Alexia decided that this could be considered sufficient provocation and slowly turned the knob. Parasol at the ready, she waddled in as quick as she could, closing the door firmly behind her. Just because she was disobeying Lord Akeldama’s orders didn’t mean the drones could as well.

Her fascinated gaze fell upon quite the tableau.

Lady Maccon had witnessed an altercation between a vampire and a werewolf once before, but it had been inside a moving carriage and had rather rapidly relocated from carriage to road. Also, back then, the two opponents had genuinely been trying to kill each other. This was different.

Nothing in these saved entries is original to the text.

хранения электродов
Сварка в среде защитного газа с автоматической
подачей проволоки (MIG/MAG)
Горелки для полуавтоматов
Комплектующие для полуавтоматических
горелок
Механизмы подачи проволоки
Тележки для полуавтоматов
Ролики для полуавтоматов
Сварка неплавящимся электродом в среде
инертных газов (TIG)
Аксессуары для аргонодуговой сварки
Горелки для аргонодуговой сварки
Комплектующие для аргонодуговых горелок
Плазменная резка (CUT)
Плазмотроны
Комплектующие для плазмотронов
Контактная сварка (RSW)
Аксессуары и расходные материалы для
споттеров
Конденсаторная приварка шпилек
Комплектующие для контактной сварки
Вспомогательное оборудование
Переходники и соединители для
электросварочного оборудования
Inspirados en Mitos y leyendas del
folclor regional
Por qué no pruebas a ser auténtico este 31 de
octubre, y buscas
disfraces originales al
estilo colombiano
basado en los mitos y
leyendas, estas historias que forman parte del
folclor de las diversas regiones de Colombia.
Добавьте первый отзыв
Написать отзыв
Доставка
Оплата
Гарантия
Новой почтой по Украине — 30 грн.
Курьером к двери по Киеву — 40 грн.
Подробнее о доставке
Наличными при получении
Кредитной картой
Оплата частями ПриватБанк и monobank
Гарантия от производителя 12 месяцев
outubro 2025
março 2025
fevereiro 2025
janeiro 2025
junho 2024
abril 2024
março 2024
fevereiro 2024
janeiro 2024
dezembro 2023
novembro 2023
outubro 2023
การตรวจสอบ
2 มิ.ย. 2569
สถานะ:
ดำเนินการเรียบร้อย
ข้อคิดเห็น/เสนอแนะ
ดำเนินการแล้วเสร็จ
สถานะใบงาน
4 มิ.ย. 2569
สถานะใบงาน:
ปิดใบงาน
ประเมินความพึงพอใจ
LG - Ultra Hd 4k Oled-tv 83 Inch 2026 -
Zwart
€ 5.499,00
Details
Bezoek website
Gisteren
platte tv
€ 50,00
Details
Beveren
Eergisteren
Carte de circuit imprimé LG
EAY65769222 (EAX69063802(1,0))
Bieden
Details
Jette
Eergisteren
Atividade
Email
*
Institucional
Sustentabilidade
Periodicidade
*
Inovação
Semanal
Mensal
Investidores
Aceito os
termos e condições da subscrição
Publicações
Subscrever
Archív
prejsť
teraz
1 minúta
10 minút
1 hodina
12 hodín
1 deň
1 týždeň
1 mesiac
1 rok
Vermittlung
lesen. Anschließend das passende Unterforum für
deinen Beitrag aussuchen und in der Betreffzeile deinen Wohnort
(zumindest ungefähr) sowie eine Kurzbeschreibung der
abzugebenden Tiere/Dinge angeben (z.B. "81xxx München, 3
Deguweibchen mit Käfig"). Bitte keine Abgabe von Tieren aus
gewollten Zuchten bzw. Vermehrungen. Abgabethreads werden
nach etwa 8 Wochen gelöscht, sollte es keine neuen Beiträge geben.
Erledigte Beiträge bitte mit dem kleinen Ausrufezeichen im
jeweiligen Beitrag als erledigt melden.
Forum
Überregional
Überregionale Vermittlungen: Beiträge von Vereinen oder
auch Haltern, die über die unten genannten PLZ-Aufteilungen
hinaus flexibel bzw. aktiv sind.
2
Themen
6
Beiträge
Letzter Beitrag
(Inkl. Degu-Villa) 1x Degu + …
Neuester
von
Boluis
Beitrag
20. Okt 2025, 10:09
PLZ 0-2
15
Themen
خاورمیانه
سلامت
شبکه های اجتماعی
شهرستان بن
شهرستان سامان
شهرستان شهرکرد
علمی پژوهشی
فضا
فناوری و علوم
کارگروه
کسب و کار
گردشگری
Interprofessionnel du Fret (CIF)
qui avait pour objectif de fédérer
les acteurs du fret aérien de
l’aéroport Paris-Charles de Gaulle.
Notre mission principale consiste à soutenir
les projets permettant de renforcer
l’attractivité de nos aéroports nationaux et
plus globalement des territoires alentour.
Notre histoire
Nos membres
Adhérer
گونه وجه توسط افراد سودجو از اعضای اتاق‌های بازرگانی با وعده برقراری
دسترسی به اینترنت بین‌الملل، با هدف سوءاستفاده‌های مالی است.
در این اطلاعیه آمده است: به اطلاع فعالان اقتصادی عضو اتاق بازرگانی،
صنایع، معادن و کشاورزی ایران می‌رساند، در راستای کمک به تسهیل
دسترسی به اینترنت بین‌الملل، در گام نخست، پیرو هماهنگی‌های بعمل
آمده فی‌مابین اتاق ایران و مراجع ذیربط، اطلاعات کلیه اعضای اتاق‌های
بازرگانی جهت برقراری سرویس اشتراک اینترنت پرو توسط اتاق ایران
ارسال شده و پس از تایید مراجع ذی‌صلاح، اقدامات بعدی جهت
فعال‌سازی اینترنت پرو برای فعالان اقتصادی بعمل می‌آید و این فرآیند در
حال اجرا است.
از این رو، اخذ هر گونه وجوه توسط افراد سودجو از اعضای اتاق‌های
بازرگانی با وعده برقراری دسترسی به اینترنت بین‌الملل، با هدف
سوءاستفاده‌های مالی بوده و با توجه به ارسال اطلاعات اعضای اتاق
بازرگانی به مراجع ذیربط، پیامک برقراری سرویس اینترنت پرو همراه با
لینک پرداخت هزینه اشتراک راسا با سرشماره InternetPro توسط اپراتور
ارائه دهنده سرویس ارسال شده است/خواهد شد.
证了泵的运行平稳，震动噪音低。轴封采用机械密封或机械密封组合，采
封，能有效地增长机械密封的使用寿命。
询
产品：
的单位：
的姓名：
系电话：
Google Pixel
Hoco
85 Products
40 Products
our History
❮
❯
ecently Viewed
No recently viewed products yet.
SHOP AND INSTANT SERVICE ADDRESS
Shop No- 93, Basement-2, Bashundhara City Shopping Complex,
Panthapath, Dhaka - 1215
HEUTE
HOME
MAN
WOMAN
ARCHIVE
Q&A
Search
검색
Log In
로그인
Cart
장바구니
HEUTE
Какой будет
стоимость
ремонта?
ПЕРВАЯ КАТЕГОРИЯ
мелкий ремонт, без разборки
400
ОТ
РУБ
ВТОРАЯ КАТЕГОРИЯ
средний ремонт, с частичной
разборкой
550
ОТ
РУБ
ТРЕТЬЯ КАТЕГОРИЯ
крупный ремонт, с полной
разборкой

Lord Akeldama was locked in single combat with a werewolf. The wolf was definitely trying to kill him, jaws snapping and all his supernatural strength bent on the vampire’s destruction. But Lord Akeldama, while fighting the wolf off, did not seem to be enthusiastic about killing him. For one thing, his favored weapon, a silver-edged glaive that masqueraded as a piece of gold plumbing, was still in its customary place above the mantelpiece. No, Lord Akeldama seemed to be employing mostly evasive strategies, which only served to frustrate and anger the wolf.

The beast lunged for the vampire’s elegant white neck, and Lord Akeldama dodged to the side, flicking out one arm in a blasé manner, as if flapping a large handkerchief at a departing steamer. It was a gesture that, for all its casualness, still lifted the werewolf up and entirely over the vampire’s blond head to land on his back near the fireplace.

Alexia had never had the chance to observe Lord Akeldama fight before. Of course, one knew Lord Akeldama must be able to fight. He was rumored to be quite old, and as such must be at least capable of combat. But this was akin to knowing, academically, that his chubby calico house cat was capable of hunting rats—the actual execution of the task always seemed highly improbable and possibly embarrassing for all concerned. Thus, she now found herself quite intrigued by the display before her. And soon discovered that she was wrong in her initial assumption.

Far from any discomfit or awkwardness, Lord Akeldama fought with a nonchalant lazy efficiency, as though he had all the time in the world on his side. Which Alexia supposed he did. His advantage was in speed, eyesight, and dexterity. The wolf had strength, smell, and sound to rely on, but he was inexperienced. The werewolf hadn’t an Alpha’s skill, either, which Lord Maccon had once described to his wife as fighting with soul. No, this wolf was moon mad. His jaws snapped and his claws speared surfaces without regard to logic or expense. The vampire’s perfectly elegant drawing room was faring no better than Alexia’s back parlor. He was also getting saliva all over the pretty throw cushions.

It would have been an entirely uneven match except that Lord Akeldama really was trying not to hurt Biffy.

Because that was who it was: Biffy, chocolate brown fur with an oxblood stomach.

“How on earth did you get out of the Woolsey dungeon?”

No one answered her, of course.

Biffy charged Lord Akeldama. The vampire seemed to flash spontaneously from one side of the room to the other, leaving the werewolf to complete his leap with no quarry at the end of it. Biffy landed on a gold brocade chair, overturning it so that its legs stuck up, shockingly bare, into the air.